For instance, in regards to funding for health care (COVID-19 testing, PPE, health and long-term care) Saskatchewan is only spending $30 a person after federal transfers are accounted for. In comparison, Ontario and Quebec are spending over $150 a person, while Manitoba is spending $252 a person.
The province is spending substantial amounts of its own money on new infrastructure (the Saskatchewan government is currently sitting on $1.4 billion in unallocated infrastructure funds; this is money already in the budget, but not yet allocated to infrastructure projects). But while such money may be sorely needed as a stimulus to our badly damaged economy, it does nothing to address the out of control damage of the COVID-19 virus right now.
Failure to spend looks like callous recklessness
As it has throughout this crisis, the Saskatchewan government appears more concerned with mitigating the economic impacts of the virus than fighting the virus itself, with results that speak for themselves.
Lastly, throughout the pandemic, the Saskatchewan government has been quick to tout the state of its finances, in spite of the crisis, reporting lower deficits than anticipated and continuing to commit to a balanced budget by the 2024 election.
The irony is, that for all the ire that Mr. Moe directs at Prime Minister Trudeau, it may very well be the largesse of the federal government, coupled with the underspending of transferred dollars, that has allowed Saskatchewan to post such rosy fiscal numbers.

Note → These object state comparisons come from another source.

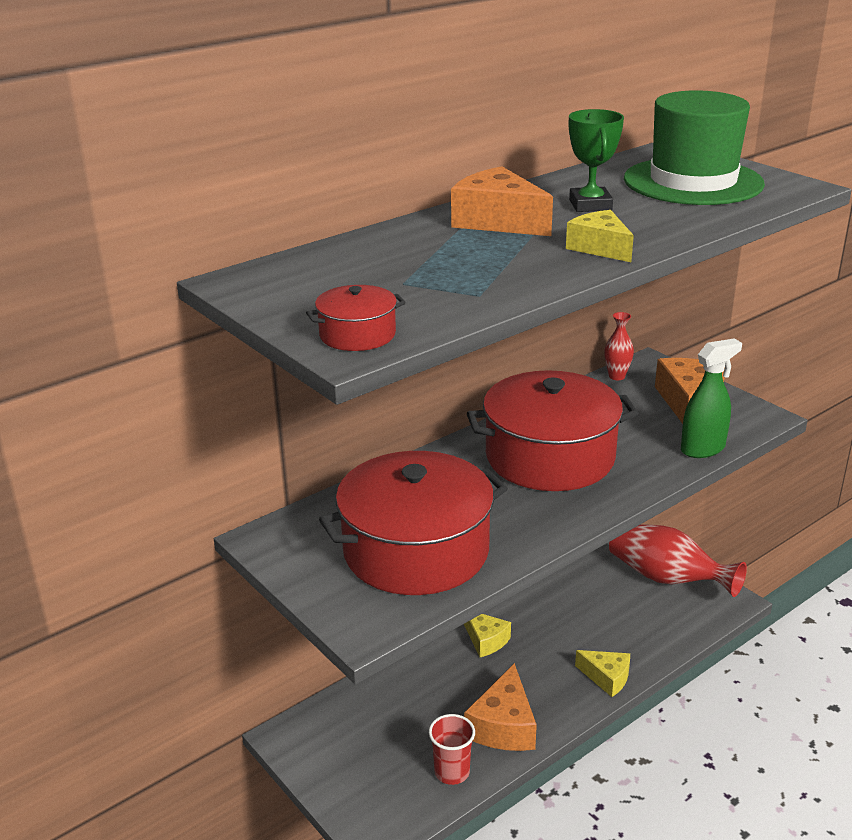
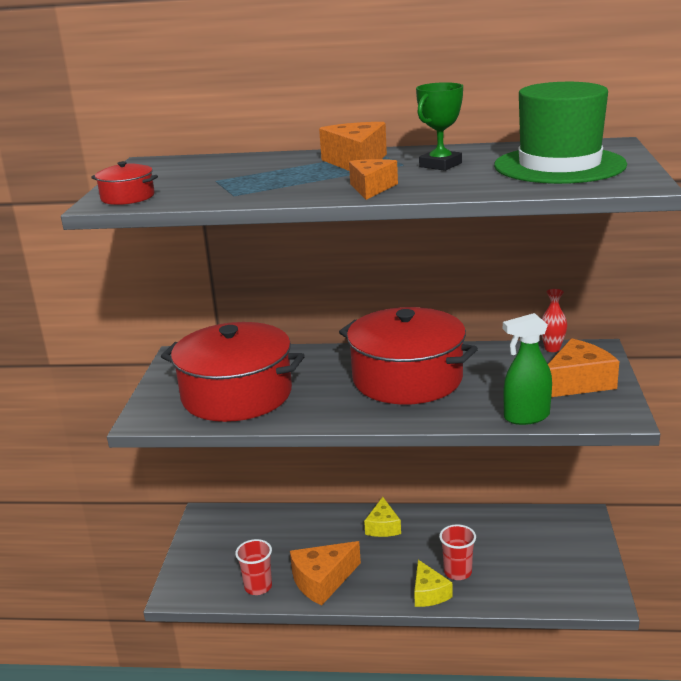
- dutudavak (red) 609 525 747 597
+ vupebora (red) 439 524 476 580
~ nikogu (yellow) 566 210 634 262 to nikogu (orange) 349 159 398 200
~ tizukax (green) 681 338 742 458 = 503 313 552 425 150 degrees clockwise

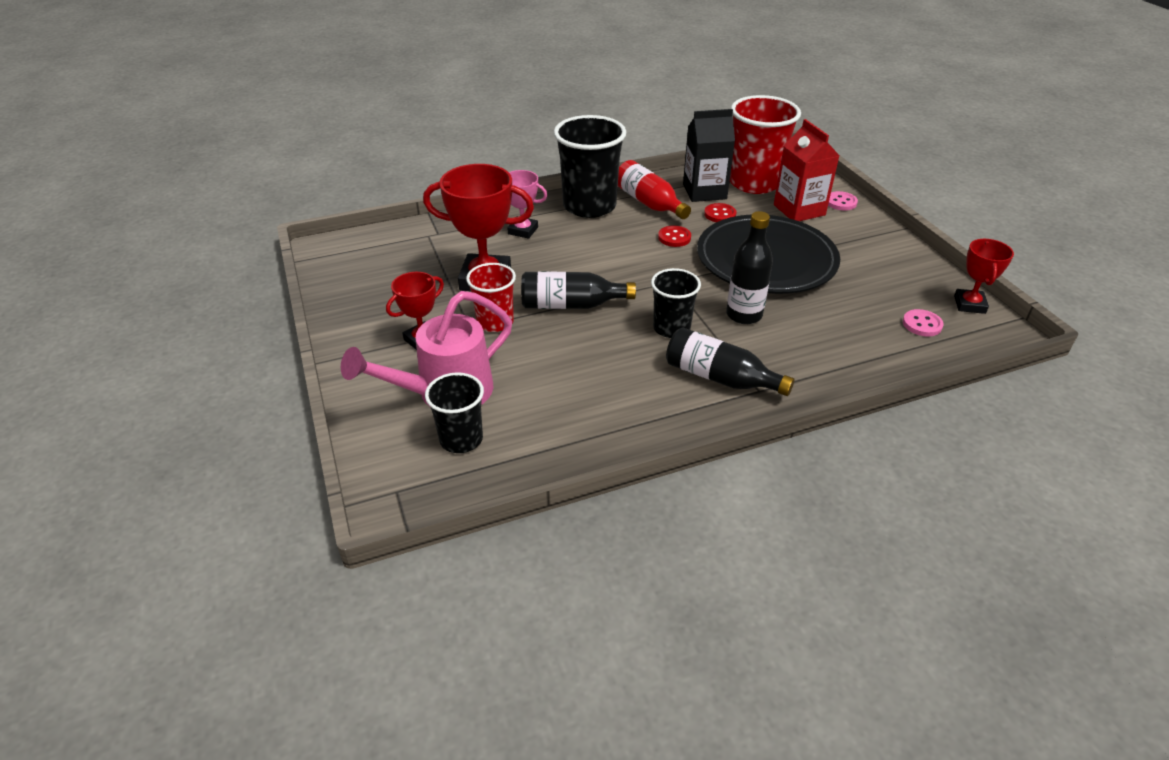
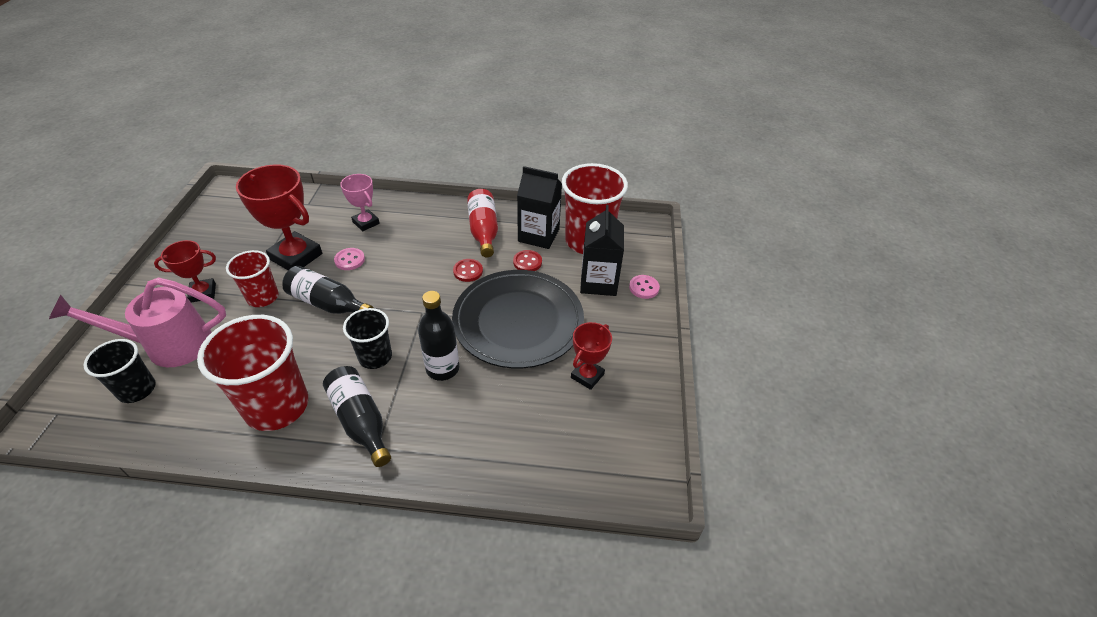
- vupebora (black) 554 115 626 218
+ vupebora (red) 197 315 308 431
~ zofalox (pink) 903 309 943 336 to 334 248 365 270
~ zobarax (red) 954 239 1014 314 to 571 322 612 390
~ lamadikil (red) 774 119 840 221 to lamadikil (black) 580 205 624 296

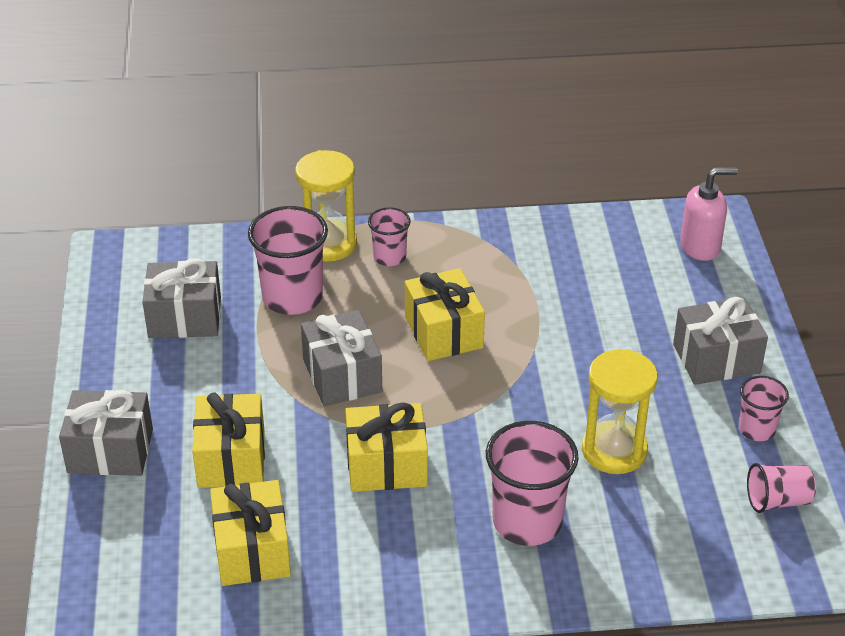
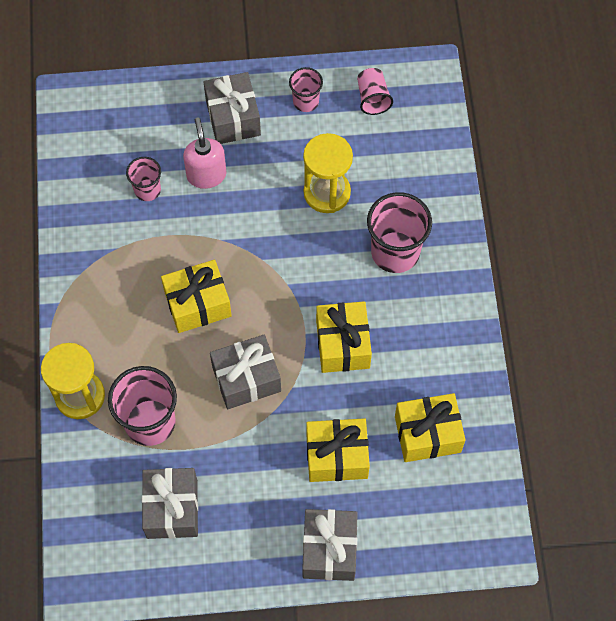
~ vupebora (pink) 368 207 411 266 to 126 157 161 201
~ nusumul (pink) 680 167 738 261 to 183 118 226 189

While in any other situation such news might be greeted by some as evidence of fiscal responsibility, during the worst public health crisis in 100 years, failure to spend and access every available dollar to protect us from the ravages of this pandemic looks a lot less like financial caution and a lot more like callous recklessness.
Unless otherwise indicated, all data cited from David Macdonald's Picking up the Tab: A complete accounting of federal and provincial COVID-19 measures 2020.